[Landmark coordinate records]

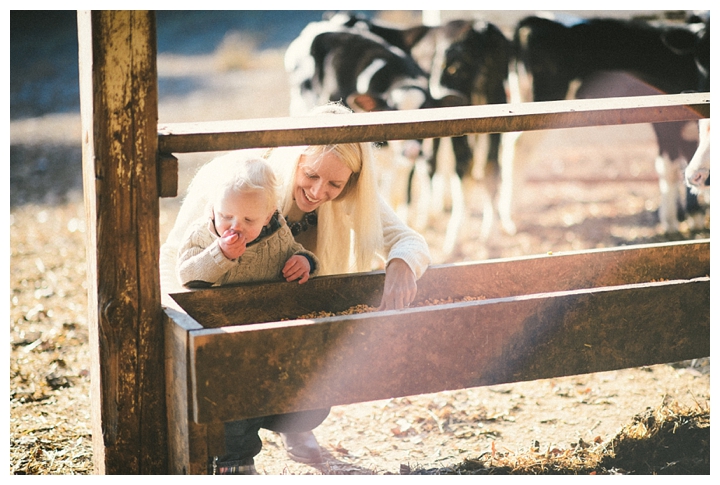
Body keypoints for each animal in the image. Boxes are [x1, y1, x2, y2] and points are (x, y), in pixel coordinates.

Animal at [512, 14, 708, 233]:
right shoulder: (666, 123)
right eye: (700, 60)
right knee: (519, 147)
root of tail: (536, 19)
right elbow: (670, 167)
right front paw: (671, 222)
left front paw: (694, 214)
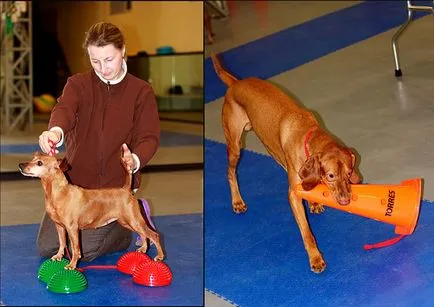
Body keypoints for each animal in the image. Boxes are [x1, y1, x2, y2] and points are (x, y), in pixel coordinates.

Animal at [18, 151, 164, 270]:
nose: (20, 165)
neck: (58, 192)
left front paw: (72, 265)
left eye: (39, 163)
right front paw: (59, 256)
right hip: (127, 222)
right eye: (33, 158)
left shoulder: (72, 228)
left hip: (134, 220)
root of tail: (126, 189)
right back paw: (143, 248)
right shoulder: (59, 226)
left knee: (154, 235)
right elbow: (62, 242)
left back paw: (159, 256)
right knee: (144, 234)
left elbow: (75, 248)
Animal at [209, 53, 360, 274]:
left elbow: (309, 187)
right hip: (235, 146)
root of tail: (235, 83)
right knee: (230, 172)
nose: (345, 201)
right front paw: (315, 258)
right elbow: (306, 231)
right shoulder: (293, 195)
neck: (308, 134)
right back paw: (237, 201)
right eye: (331, 176)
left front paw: (314, 202)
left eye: (349, 174)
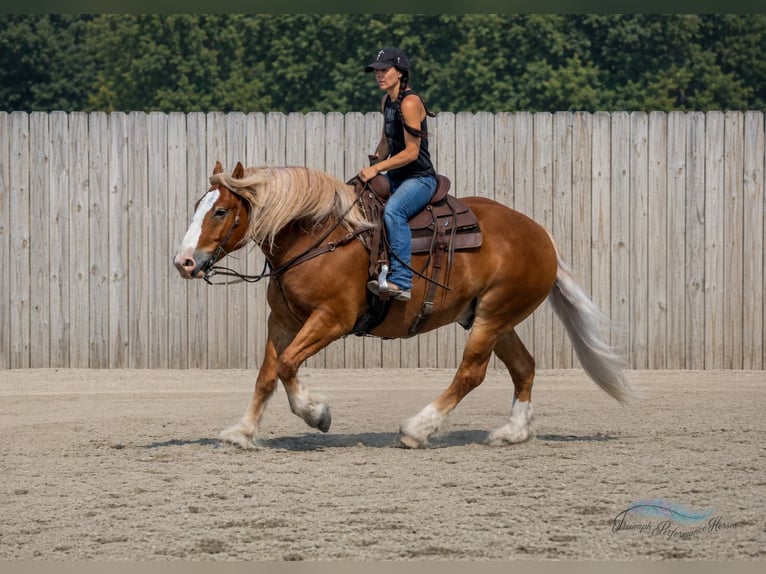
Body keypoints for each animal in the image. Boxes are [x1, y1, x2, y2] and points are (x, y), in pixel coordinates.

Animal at [173, 161, 634, 449]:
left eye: (219, 211)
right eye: (196, 207)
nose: (184, 261)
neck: (316, 235)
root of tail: (541, 235)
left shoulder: (332, 319)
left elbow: (287, 365)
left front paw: (317, 413)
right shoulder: (283, 320)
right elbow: (267, 375)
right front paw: (243, 432)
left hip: (492, 317)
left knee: (471, 373)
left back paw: (417, 428)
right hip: (492, 318)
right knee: (524, 367)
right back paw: (512, 432)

▶ **What you are asked to do**: Repeat, exactly as they stand above, the lines from the line with "left elbow: (309, 187)" to the line with "left eye: (349, 174)", both lines included.

▶ **Answer for the task**:
left elbow: (309, 187)
right hip: (235, 146)
root of tail: (235, 83)
right knee: (230, 172)
nose: (345, 201)
right front paw: (315, 258)
right elbow: (306, 231)
right shoulder: (293, 195)
neck: (308, 134)
right back paw: (237, 201)
right eye: (331, 176)
left front paw: (314, 202)
left eye: (349, 174)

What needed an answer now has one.